The Marketplace extension does not assume any local absolute path. Windows native execution is not supported; use WSL.

Workspace Trust is respected. When a workspace is untrusted, the extension allows specification browsing but does not execute the local grading engine.

Resource Policy

The Marketplace VSIX includes only self-authored extension code, public specifications, fixtures, and harness metadata.

It does not bundle:

  • subject PDFs
  • official checker binaries
  • third-party tester repositories
  • resource archives such as .zip, .tar, .tgz, .gz, or .whl

Configure grader.resourceRoot to point at a private/local resource tree when you have the right to use those resources locally.

Precision Profiles

Every project in the public specification catalog has an estimated precision percentage. This is a coverage signal for this grader, not an official pass probability. It combines static checks, behavior fixtures, integration checks, skipped dependency/resource checks, and manual-defense residual risk.

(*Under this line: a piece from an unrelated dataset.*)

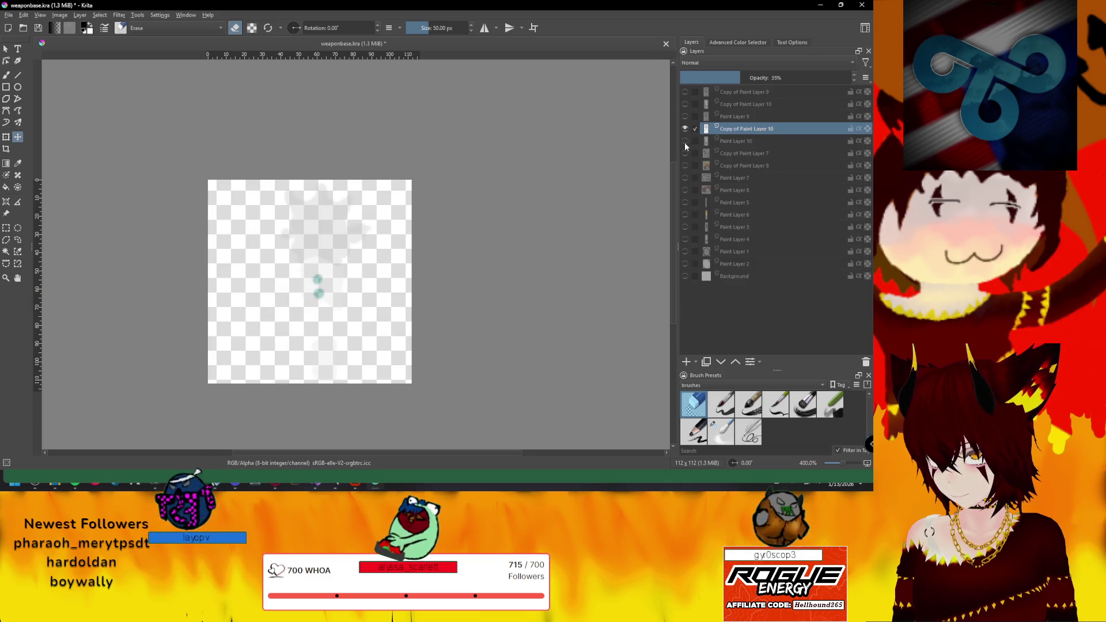
click(686, 117)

The catalog also exposes a resource-pack precision target. Public Marketplace builds do not bundle PDFs, official checkers, third-party archives, or reference answers, but when grader.resourceRoot points at a private/local material tree the engine enables resource-backed checks such as subject/criteria/reference availability and Python reference API parity.

Deep C projects such as ft_printf, libft, get_next_line, and push_swap have the strongest automated coverage. Projects that require a VM, browser, live containers, LLM resources, or interactive defense are marked as hybrid or manual-heavy and show exactly what remains unverified.

Commands

  • Grader: Setup
  • Grader: Quick Actions
  • Grader: Grade Workspace
  • Grader: Grade Folder...
  • Grader: Doctor
  • Grader: Resource Check
  • Grader: Self Check Materials
  • Grader: Open Specification Catalog
  • Grader: Configure Engine...
  • Grader: Open Last Report
  • Grader: Copy Last Engine Command
  • Grader: Show Output

Configuration

  • grader.enginePath: optional override path to a local grading engine
  • grader.resourceRoot: path to private/local subject resources
  • grader.defaultProject: fallback project id, auto, all, or ask
  • grader.enableNorm: run Norm checks when available
  • grader.enableMemcheck: run valgrind checks when available
  • grader.parallelism: maximum project workers for multi-project grading; 0 lets the engine choose
  • grader.autoOpenReport: open the HTML report after grading
  • grader.runDoctorAfterSetup: run Doctor after setup in trusted workspaces
  • grader.language: ja, en, or auto
  • grader.extraArgs: additional engine arguments

Development

npm run build:engines
npm test
npm run package:vsix

During development, scripts/build-engines.sh builds Linux/macOS engines from the sibling grading engine repository into engines/. You can still point grader.enginePath at another binary while testing.

On older 42 environments, global @vscode/vsce may require a newer Node version. If npm config get prefix points to /usr or /usr/local, set a user prefix first:

mkdir -p ~/.local
npm config set prefix ~/.local
npm install -g @vscode/vsce

If the host Node is too old for the current @vscode/vsce, use a newer Node runtime for publishing.

Publishing

Local publish secrets go in .env.publish.local.

VSCE_PAT=
PUBLISHER=harnakam
PUBLISH_VSIX_PATH=grader-0.3.0.vsix

Use npm run publish:dry-run before publishing. It builds the VSIX, validates the package contents, and verifies the PAT. Use npm run publish:marketplace only when the package is ready to go public.

See PUBLISHING.md for the longer runbook.

Disclaimer

This project is an independent local review tool. It is stricter in some places, incomplete in others, and may skip checks that depend on unavailable local tools or private resources. Always compare against the current subject and official evaluation process.